Atomic increment benchmarks

I wrote a small benchmark program to compare three methods of implementing atomic increment in Ada:

  • Classic Ada protected object
  • System.Atomic_Operations.Integer_Arithmetic (since Ada 2022)
  • GCC built-in

Here is the code:

pragma Ada_2022;

with Ada.Calendar;   use Ada.Calendar;
with Ada.Text_IO;    use Ada.Text_IO;
with Interfaces.C;   use Interfaces.C;

with System.Atomic_Operations.Integer_Arithmetic;

procedure Lock_Free_Benchmark is

   function Add
            (  Ptr      : access Integer;
               Val      : Integer;
               Memorder : int := 0
            )  return Integer;
   pragma Import (Intrinsic, Add, "__atomic_add_fetch_4");

   protected Protected_Integer is
      procedure Increment;
      function Get return Integer;
   private
      Value : Integer := 0;
   end Protected_Integer;

   protected body Protected_Integer is
      procedure Increment is
      begin
         Value := Value + 1;
      end Increment;
      function Get return Integer is
      begin
         return Value;
      end Get;
   end Protected_Integer;

   type Atomic_Integer is new Integer with Atomic;
   package Atomic_Integers is
      new System.Atomic_Operations.Integer_Arithmetic (Atomic_Integer);
   use Atomic_Integers;

   Start      : Time;
   T1, T2, T3 : Duration;
   X          : aliased Atomic_Integer := 0;
   Y, Z       : aliased Integer := 0;
   Times      : constant := 100_000;

   procedure Report (T : Duration; Text : String) is
   begin
      Put (Text);
      Put (Duration'Image (T));
      Put (Integer'Image (Integer ((T * 1000_000_000) / Times)));
      Put ("ns ");
      New_Line;
   end Report;

begin
   Start := Clock;
   for I in 1..Times loop
      Protected_Integer.Increment;
   end loop;
   T1 := Clock - Start;

   Start := Clock;
   for I in 1..Times loop
      Atomic_Add (X, 1);
   end loop;
   T2 := Clock - Start;

   Start := Clock;
   for I in 1..Times loop
      Z := Add (Y'Access, 1);
   end loop;
   T3 := Clock - Start;

   Put_Line ("Method             Total       Time");
   Report (T1, "protected object: ");
   Report (T2, "atomic integer:   ");
   Report (T3, "gcc built-in:     ");

end Lock_Free_Benchmark;

As expected the second two are almost same. Protected object is 2/3 times slower, which is quite good in my view.

Here are measures.

Debian:

Method             Total       Time
protected object:  0.000938000 9ns
atomic integer:    0.000536000 5ns
gcc built-in:      0.000382000 4ns

Windows:

Method             Total       Time
protected object:  0.001584700 16ns 
atomic integer:    0.000534000 5ns 
gcc built-in:      0.000384800 4ns

Interestingly, Linux is faster, maybe because it uses a simpler locks than Windows. Remember discussion on external protected action which block under Linux but does not under Windows? It seems that Windows is slower for that same reason.

6 Likes

Thanks for sharing, out of curiosity what compiler flags did you use for the executables? (assume the same in both machines?)

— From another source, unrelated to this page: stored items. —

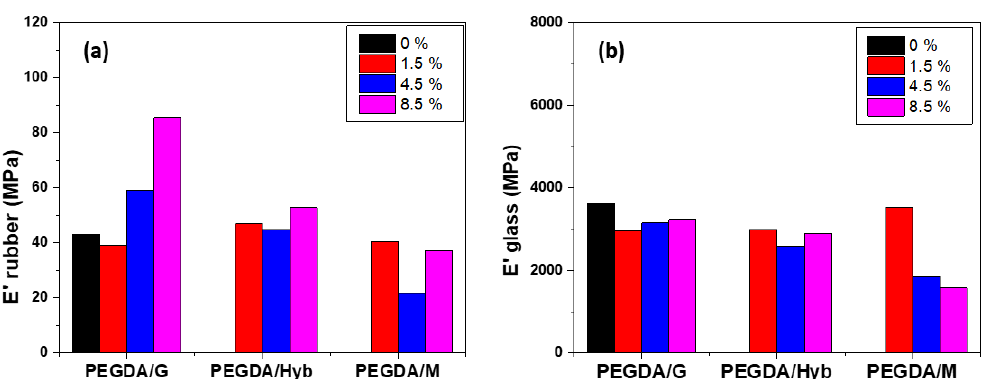
Figure 4. Storage modulus tensile at the rubbery ( a ) and the glassy state ( b ) obtained by DMA for neat and reinforced samples in different nanofiller’s percentage.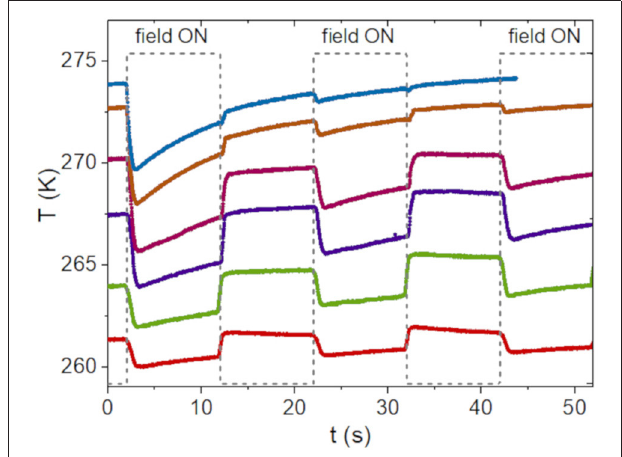
FIGURE 6 | Temperature variation of the B250 sample induced by subsequent application and removal of a 1.8-T magnetic field.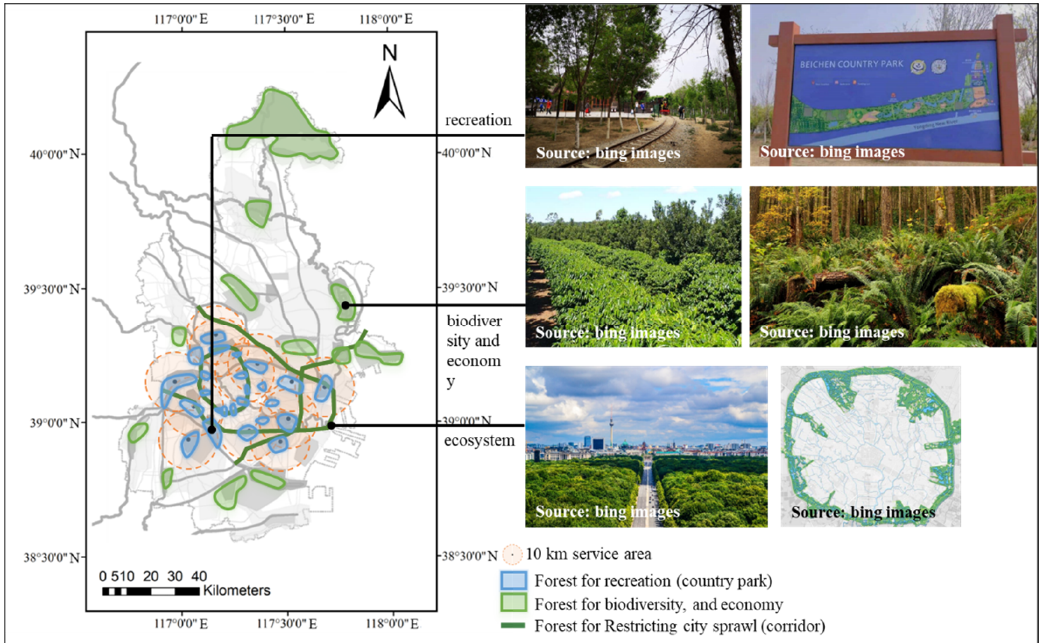
Figure 14. Different benefits of different forests.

-O2, however in this case it seems has no visible effect.

1 Like

Did you check the generated assembly code? GNAT will use atomic operations for protected objects when possible.

Good point! It indeed does this when Lock_Free aspect is used. If I change the line 18 to:

protected Protected_Integer with Lock_Free is

Then the results look like this under Windows:

Method             Total       Time
protected object:  0.000658100 7ns 
atomic integer:    0.000531200 5ns 
gcc built-in:      0.000382000 4ns

Of course, in real applications a lock-free implementation would be almost never possible, especially on lousy RISC hardware. But it is great to have this option.